第3話 田中功
世界には、変わるものしかない。例えば、季節。例えば、恋愛。この世の全てのものは、変わる。俺だって、変わる。
でも俺は、世界唯一の変わらないものを見つけた。
俺を支えた、たった一人の親友だった。
ある日、宮田はスリッパで教室に入った。
「あーあ。上靴忘れたのかよ」
「ああ、忘れた」
宮田は苦笑いした。
昼放課になると、宮田はびしょ濡れになった。
「おいおい。宮田、何やってんだよ」
「水やりしてたら濡れた」
宮田は派手に笑った。
帰る時間になると、宮田の顔に痣ができた。
「ど、どうしたんだよ宮田!」
「転んでぶつけた」
宮田は悲しそうに笑った。
俺はこの頃、宮田はドジだなあ、ぐらいにしか思ってなかった。でも、その”ドジ”は、どんどんエスカレートしていった。
「ちょっ、お前、顔....!」
「ああ、風呂場で転んで....」
「違うだろ」
俺のちょっと大きい一声に、宮田はびくっと震える。宮田の顔は痣だらけだった。青いのも、赤いのも。
「大丈夫、だから」
宮田は泣きそうだった。
でも、何も言えない。
昔にも同じことがあった。友達がいじめられて、俺は細かくすべてを聞き出した。何をされ、何を理由にされ。俺はそれに言われた。
「お前、人のことに首突っ込みすぎ。ウザイ」
親切でしようとしていたのに、迷惑になっていた。友達のことを思ってやったのに、怒られた。
首、突っ込まないように、しないと。また、嫌われる。
数週間後、全てが分かった。宮田はゲイだった。隣のクラスの星野に告ったらしい。それを誰かがバラして、いじめられていたのだ。
でも、分かった頃には遅かった。
宮田は、自殺した。
家のベランダから落ちたらしい。
俺が、もっと宮田を問い詰めて、何か訊き出せていたら、止めに入れていたら、宮田は自殺しなかったかもしれない。そう思うと、すごく泣けた。

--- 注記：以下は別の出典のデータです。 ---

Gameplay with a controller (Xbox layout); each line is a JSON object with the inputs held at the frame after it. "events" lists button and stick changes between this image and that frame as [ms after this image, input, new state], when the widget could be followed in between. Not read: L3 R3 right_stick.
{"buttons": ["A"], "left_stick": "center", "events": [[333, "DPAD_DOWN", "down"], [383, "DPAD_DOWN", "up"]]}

宮田とは家が近くて、小学校から友達だった。優しくて、朗らかで、ちょっと口は悪かったし、ときどき不愛想だったけど、世界一の親友だった。
そんな人が死んだ。
自殺しようと思ったきっかけは何だったのだろう。星野に断られたことか?いじめられていたことか?俺が気づかなかったことか?助けなかったことか?
俺が、宮田を、殺したのか....?
世界には、変わるものしかない。多分それらは、変わりたくないけど、変わっている。それで、苦しんでいる。自殺をしてしまった宮田みたいに。
誰にも、苦しんでほしくない。
誰にも、変わってほしくない。
宮田みたいな、俺みたいな、全ての人を、これ以上増やしたくない。皆に、幸せになってほしい。
俺は、泣いた。この世の全ての宮田みたいなやつと、この世の全ての俺みたいなやつと、この世の全ての星野みたいなやつと、この世の全ての宮田をいじめたやつのために。